### INFORMATION SUPPLIED
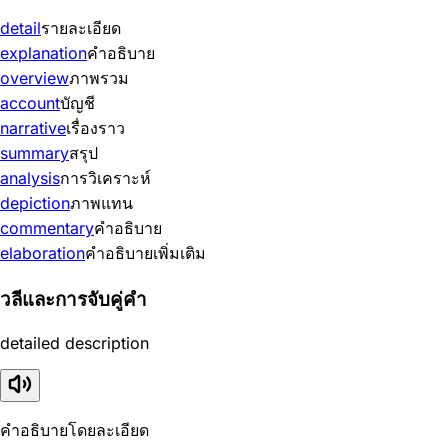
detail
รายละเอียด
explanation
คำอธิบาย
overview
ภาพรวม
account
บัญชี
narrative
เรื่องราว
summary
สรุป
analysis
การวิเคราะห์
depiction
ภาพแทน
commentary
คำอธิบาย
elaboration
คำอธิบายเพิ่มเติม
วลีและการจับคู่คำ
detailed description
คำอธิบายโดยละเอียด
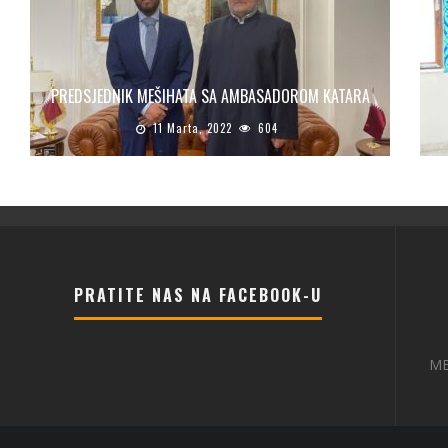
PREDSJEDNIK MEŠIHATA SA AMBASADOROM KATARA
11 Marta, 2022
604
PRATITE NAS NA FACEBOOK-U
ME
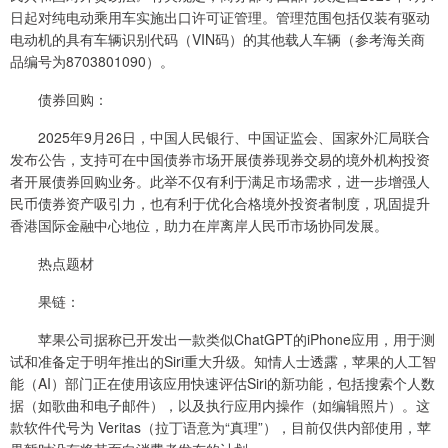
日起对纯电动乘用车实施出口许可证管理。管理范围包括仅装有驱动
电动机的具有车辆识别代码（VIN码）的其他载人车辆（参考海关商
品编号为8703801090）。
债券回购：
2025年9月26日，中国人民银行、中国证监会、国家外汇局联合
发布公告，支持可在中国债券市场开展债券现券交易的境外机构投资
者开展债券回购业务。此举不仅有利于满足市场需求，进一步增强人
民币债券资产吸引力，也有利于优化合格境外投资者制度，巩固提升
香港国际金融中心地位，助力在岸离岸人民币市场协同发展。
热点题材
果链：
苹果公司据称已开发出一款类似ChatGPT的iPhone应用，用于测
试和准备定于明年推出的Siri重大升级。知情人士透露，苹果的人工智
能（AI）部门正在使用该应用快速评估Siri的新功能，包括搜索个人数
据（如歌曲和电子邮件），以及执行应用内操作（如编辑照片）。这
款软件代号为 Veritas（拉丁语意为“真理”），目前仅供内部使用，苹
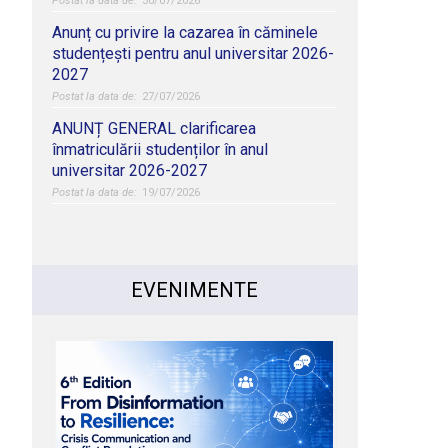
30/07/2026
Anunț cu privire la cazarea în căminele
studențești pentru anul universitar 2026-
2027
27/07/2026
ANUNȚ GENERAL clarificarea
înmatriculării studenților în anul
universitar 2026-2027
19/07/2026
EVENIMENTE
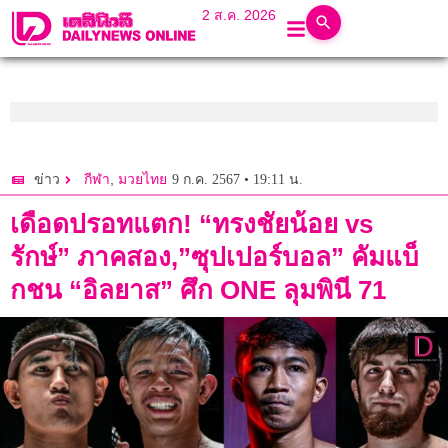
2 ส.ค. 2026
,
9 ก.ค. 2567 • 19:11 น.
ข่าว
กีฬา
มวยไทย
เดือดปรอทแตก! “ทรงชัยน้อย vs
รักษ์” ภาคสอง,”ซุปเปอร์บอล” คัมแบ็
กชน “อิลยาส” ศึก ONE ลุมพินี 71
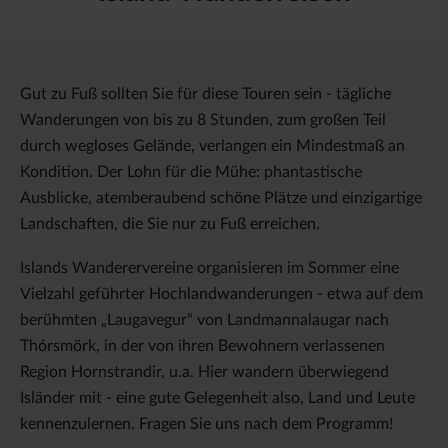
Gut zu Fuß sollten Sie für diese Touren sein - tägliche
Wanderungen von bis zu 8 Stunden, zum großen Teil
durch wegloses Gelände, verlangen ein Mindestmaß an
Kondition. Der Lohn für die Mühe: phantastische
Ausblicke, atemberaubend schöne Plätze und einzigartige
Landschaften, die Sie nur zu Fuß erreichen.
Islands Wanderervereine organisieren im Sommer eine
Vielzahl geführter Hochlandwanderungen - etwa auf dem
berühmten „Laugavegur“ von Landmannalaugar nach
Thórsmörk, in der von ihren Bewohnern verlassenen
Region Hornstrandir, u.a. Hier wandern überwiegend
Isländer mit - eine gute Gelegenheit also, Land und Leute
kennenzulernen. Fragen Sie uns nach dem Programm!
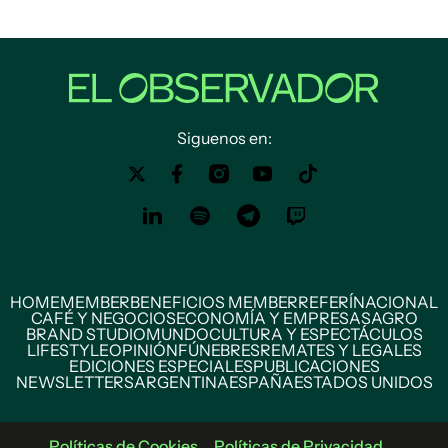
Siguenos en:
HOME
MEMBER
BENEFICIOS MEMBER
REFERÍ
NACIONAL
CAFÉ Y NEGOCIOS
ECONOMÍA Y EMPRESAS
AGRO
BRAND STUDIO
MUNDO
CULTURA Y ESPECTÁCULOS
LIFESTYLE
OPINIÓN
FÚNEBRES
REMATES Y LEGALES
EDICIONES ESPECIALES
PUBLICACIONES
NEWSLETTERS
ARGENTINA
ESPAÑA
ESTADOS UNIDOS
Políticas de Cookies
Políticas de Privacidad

### GOAL OF THE EXERCISE
Copy the text of the items word for word, from the very beginning through the line with "คำอธิบายโดยละเอียด", including that line. Leave out the pictures.

### EXERCISE SOLUTION
detail
รายละเอียด
explanation
คำอธิบาย
overview
ภาพรวม
account
บัญชี
narrative
เรื่องราว
summary
สรุป
analysis
การวิเคราะห์
depiction
ภาพแทน
commentary
คำอธิบาย
elaboration
คำอธิบายเพิ่มเติม
วลีและการจับคู่คำ
detailed description
คำอธิบายโดยละเอียด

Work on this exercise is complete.